Required work> Pick out each line in the material below that contains the word "перрон".
[Dataset records]
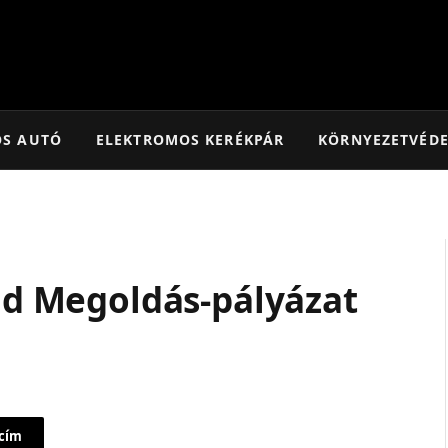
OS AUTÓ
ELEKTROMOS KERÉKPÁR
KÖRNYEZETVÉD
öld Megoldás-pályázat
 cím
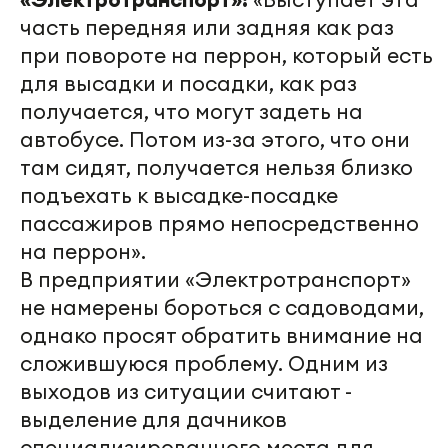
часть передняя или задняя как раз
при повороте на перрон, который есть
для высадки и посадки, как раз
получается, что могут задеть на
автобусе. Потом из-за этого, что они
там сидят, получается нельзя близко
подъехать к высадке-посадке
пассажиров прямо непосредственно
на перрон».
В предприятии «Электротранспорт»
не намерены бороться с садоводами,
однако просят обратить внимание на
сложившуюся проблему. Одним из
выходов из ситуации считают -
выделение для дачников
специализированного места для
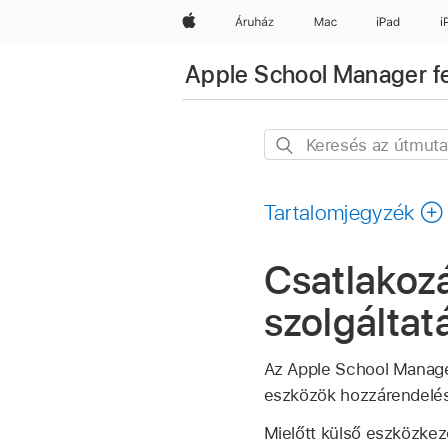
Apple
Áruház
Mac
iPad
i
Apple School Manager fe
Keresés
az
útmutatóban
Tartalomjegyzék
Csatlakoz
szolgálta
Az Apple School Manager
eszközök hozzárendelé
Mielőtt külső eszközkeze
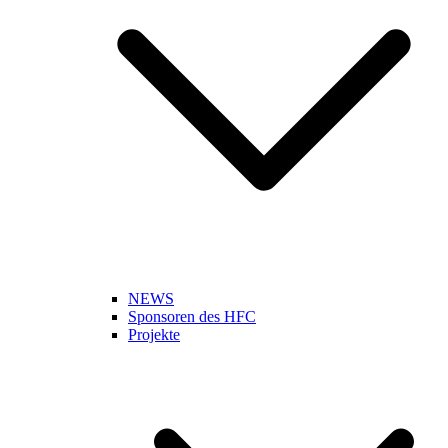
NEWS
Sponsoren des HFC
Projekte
[/Dataset records]
[Dataset records]
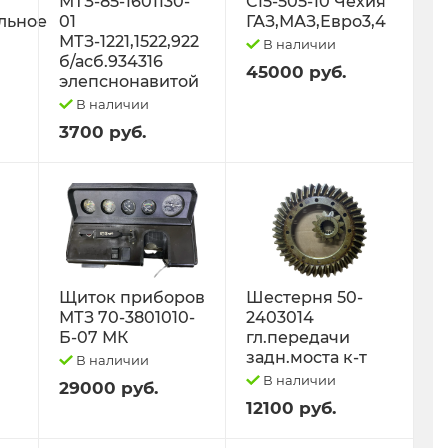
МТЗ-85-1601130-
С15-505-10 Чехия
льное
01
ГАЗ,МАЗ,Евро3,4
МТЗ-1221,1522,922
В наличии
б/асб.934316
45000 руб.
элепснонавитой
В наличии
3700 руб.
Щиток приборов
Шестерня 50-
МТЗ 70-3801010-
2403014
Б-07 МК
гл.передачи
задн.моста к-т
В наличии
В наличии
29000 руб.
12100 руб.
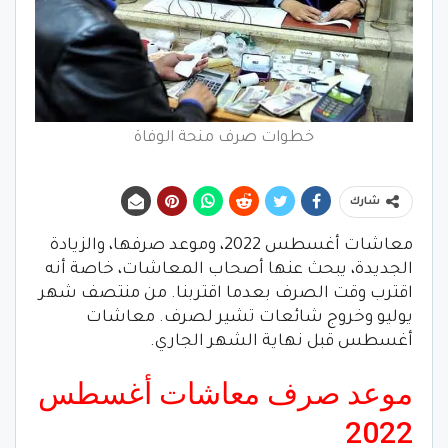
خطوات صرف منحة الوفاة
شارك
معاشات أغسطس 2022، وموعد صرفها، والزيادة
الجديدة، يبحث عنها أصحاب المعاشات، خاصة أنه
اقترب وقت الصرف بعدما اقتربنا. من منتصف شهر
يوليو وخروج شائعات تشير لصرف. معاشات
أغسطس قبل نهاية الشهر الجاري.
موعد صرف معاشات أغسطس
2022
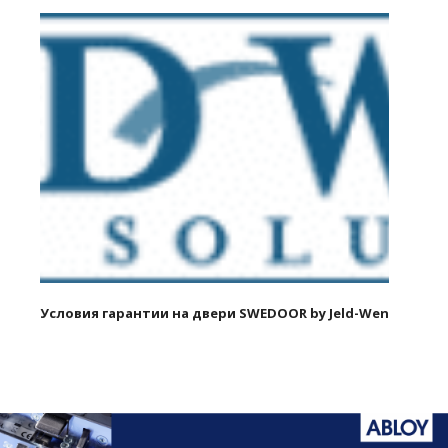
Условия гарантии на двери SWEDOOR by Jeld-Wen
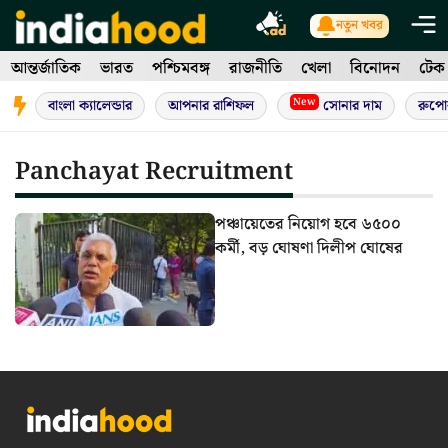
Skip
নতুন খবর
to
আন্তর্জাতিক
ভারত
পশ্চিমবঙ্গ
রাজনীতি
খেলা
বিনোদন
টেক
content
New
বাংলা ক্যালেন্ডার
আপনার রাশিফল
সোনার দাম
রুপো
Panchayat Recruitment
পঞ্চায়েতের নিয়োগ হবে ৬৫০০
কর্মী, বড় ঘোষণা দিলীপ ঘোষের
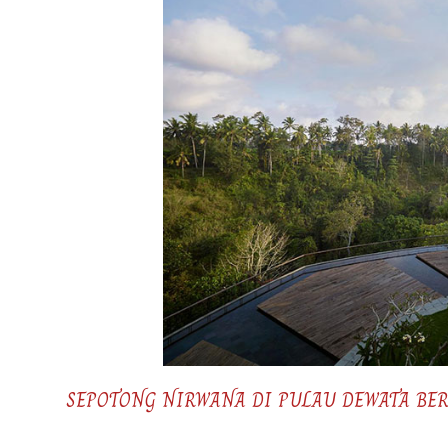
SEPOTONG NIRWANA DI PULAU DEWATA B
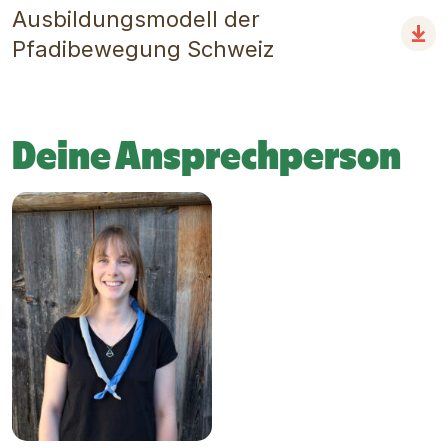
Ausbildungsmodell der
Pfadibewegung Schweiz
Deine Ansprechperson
[/Dataset records]
Output for this task>
при повороте на перрон, который есть
на перрон».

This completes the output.